Au-delà des séquelles liées aux violences, quelles sont les conséquences des actes de ces artistes sur la carrière des femmes artistes qu’ils côtoient ?
Les grands artistes masculins, mais plus largement le monde de l’art tout entier, ont broyé de nombreuses femmes talentueuses. Dans son essai Le Génie lesbien (Grasset, 2020), l’élue municipale de Paris (Paris en Commun-Écologie pour Paris) et militante féministe Alice Coffin dénonce le monopole masculin sur la production artistique : les hommes artistes se défendent entre eux et protègent leurs œuvres. On l’a encore vu récemment avec l’affaire Bastien Vivès, quand ses collègues dessinateurs sont montés au créneau pour l’aider.
Alice Coffin parle également des « œuvres manquantes » : celles qui n’ont tout simplement pas pu exister ou ont été peu conservées. C’est le cas, par exemple, pour Jo Hopper, une peintre états-unienne de talent, portraitiste de scènes de la vie quotidienne et des grands espaces de son pays. Petit à petit, son mari, Edward Hopper a restreint son art, car il l’obligeait à peindre uniquement depuis sa chambre et avait fait d’elle son impresario. Lorsqu’elle est morte, en 1968, les tableaux du couple ont été légués au Whitney Museum à New York qui a précieusement conservé les œuvres d’Edward mais détruit une partie des celles de Jo. On a découvert il y a peu que quelques toiles avaient été gardées dans le sous-sol du musée, mais qu’elles étaient en très mauvais état.
La difficulté à contextualiser les œuvres et à critiquer les comportements des artistes est-elle une spécificité française ?
Il reste, en France, un gros travail de démystification à entreprendre. Depuis l’époque des Lumières, au xviie siècle, la critique vénère sans aucune nuance des « génies nationaux » remplis de fierté et d’arrogance. Après la sortie de mon podcast sur Picasso, beaucoup de personnes travaillant dans le monde de l’art et de l’enseignement m’ont confié leur volonté de changer les narrations. Plusieurs professeur·es d’espagnol m’ont expliqué s’être mis à parler différemment de Guernica. Ce tableau était une commande pour l’Exposition internationale de Paris, en 1937. Picasso n’avait encore rien peint, car il avait horreur des commandes. C’est Dora Maar, sa compagne, qui lui aurait suggéré de s’emparer de cet épisode de la guerre civile survenu quelques jours plus tôt au Pays basque.

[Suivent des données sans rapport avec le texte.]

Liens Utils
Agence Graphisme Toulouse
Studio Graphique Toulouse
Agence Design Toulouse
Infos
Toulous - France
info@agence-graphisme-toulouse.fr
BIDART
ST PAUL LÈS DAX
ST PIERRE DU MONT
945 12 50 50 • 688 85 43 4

« Cinquante ans après la mort de Picasso, les musées français continuent de monter des exposition très élogieuses »
Mais il y a encore beaucoup de résistances du côté de ce que la journaliste Sophie Chauveau (Picasso, le Minotaure, Folio, 2020) appelle « la firme Picasso », qui comprend notamment le musée Picasso à Paris. Après la parution de nos travaux respectifs, Cécile Debray, la directrice du musée, a expliqué que nous abordions l’œuvre « de manière frontale et univoque ». Sans répondre sur le fond, le musée a organisé deux expositions dans lesquelles des artistes femmes – Orlan et Faith Ringgold – réinterprétaient l’œuvre de Picasso.
C’est assez représentatif de la puissance de la lignée Picasso : les questions financières demeurent reines et cadenassent toute la communication officielle. Ses tableaux continuent de se vendre très cher et les expositions attirent toujours autant de spectateur·ices.

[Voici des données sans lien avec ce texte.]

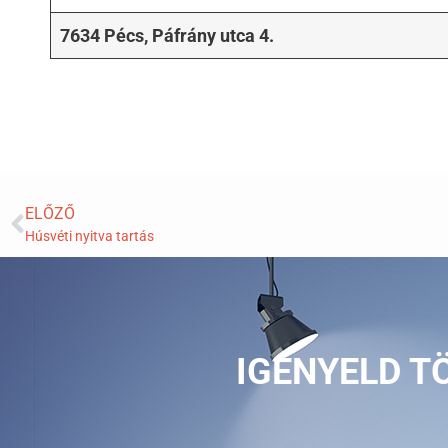
7634 Pécs, Páfrány utca 4.
ELŐZŐ
Húsvéti nyitva tartás
IGÉNYELD T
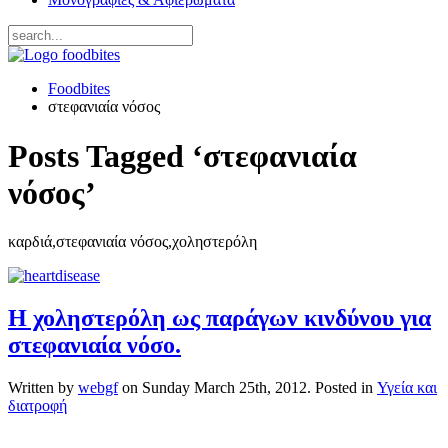
Foodbites
στεφανιαία νόσος
Posts Tagged ‘στεφανιαία
νόσος’
καρδιά,στεφανιαία νόσος,χοληστερόλη
Η χοληστερόλη ως παράγων κινδύνου για
στεφανιαία νόσο.
Written by
webgf
on
Sunday March 25th, 2012
. Posted in
Υγεία και
διατροφή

Concrètement, pouvons-nous imaginer une autre manière de regarder et d’enseigner les œuvres de Picasso aujourd’hui ?
Cinquante ans après sa mort, les musées français continuent de monter des expositions très élogieuses, ce qui n’est pas le cas aux États-Unis, où le monde de l’art est beaucoup plus en avance. Là-bas, la journalise Arianna Huffington enquête sur Picasso depuis les années 1980. Et cette année, le Brooklyn Museum organise une exposition dirigée par l’humoriste lesbienne australienne Hannah Gadsby qui réévalue la production artistique de l’artiste à travers un prisme féministe.
Un autre exemple à suivre serait celui de l’exposition « Why are you angry ? » organisée à Berlin en 2022. Elle présentait le travail de Gauguin au prisme de la colonisation, du regard blanc et de la fétichisation des femmes colonisées. Étonnamment, l’exposition n’a pas été prise par le musée d’Orsay, qui conserve de nombreuses œuvres de l’artiste en France. Il reste encore beaucoup de travail à faire pour que les conservateur·ices français·es nous proposent un regard politisé sur les artistes.